I revisited the city where I spent five college years.  I went to two weekend conferences there, and I still agree with myself: this is a great city to live in.  My son, who is a junior there, disagrees and argues that the tenor of the town changes when the undergrads are drunk in the streets.  Yep, I remember.  But, I wouldn’t be a part of that scene if I lived there as an adult.  Still a great place: cultural, gastronomical, athletic, literary opportunities abound.  In between those two weekends, I visited my parents in the town and home where I spent my formative years.  I hung out with a high school friend, a college friend, and a friend of my sister’s.  More traffic there.  I still mostly know my way around there despite an absence of thirteen years.  I feel like I could, indeed, go home again and be quite comfortable. 

Then, I spent some time alone.  Not by design, but due to the fact that eldest son was in summer school, middle son was on a beach trip with friends and then at summer language camp, and youngest son was with his dad.  I found out I can, pretty comfortably, not talk to anyone for hours on end.  A good thing?  I think so.  Middle son was worried that I became anti-social during this time.  Not so.  Also during this time, I was privileged to help a friend who was recovering from surgery.  Yes, I was alone, but I didn’t curl up or wither up.  I did the things that about fifteen years ago I would have lamented never having time to do:  read the whole newspaper, watch the movies I wanted to see, go to the bathroom alone, make exactly what I wanted for supper and then eat it while I read my favorite book.

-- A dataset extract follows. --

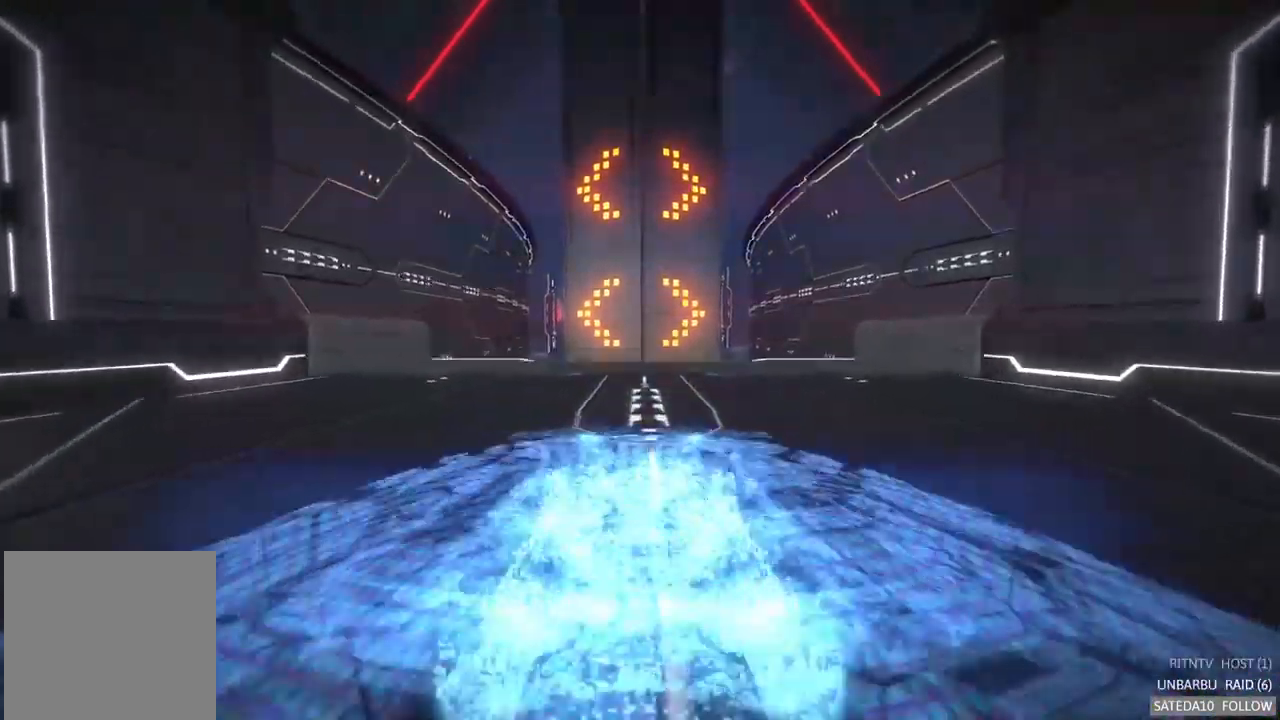
{"buttons": [], "left_stick": "center", "right_stick": "center", "events": [[167, "left_stick", "left"], [317, "left_stick", "center"]]}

Finally, it was road trip time.  Ten days up to New York state and back, including lots of points in between with middle son.  It is good to change your surroundings occasionally – from rearranging furniture to just seeing something new outside of the car window – this can refresh your approach to life.  And so it did for me.  We also did some planning for the future; he is a high school senior, and the future looms, inviting him to new places and marking changes for me.

We didn’t go to the beach and, blessedly, I only had to watch one baseball game.  For me this summer was about looking back when we were in Iowa; reviewing the past and the places where I come from.  It was also about discovering peace in the present.  Where I thought there might be panic or fear, I found that I enjoy my own company, and I have dear friends to spend time with.  Finally, in the college visit road trip, I have begun to embrace the future fact that two-thirds of my family will be gone next year at this time. 

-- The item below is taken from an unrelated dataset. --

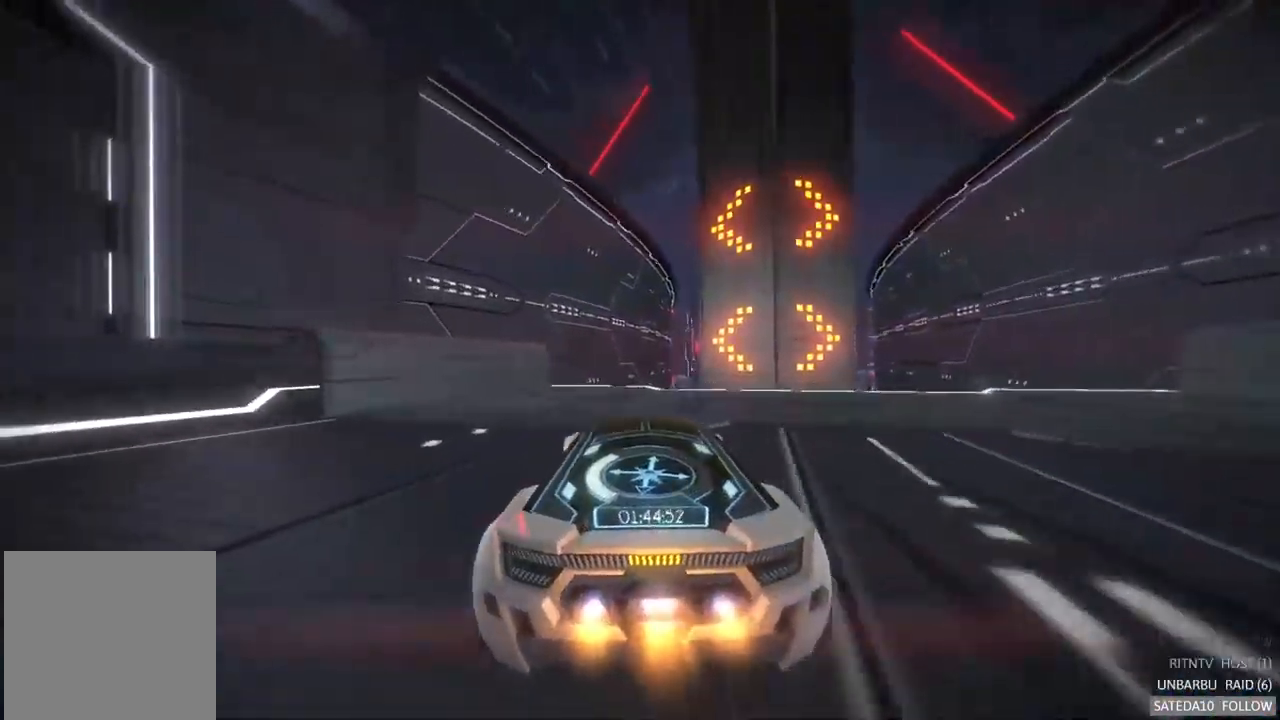
{"buttons": ["X"], "left_stick": "left", "right_stick": "center", "events": [[333, "left_stick", "left"], [483, "X", "down"]]}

Maybe you watched a lot of baseball; maybe you spent weeks at beach or did the family reunion thing.  Perhaps you had an illness to contend with or a wedding that launched you into a new life.  As a teacher and parent, September first has always been more of a New Year than the one in January.  As we enter this New Year, my hope for you is that you embrace what you have learned from the past, you have peace in your present, and some really great plans for the future.  How was your summer?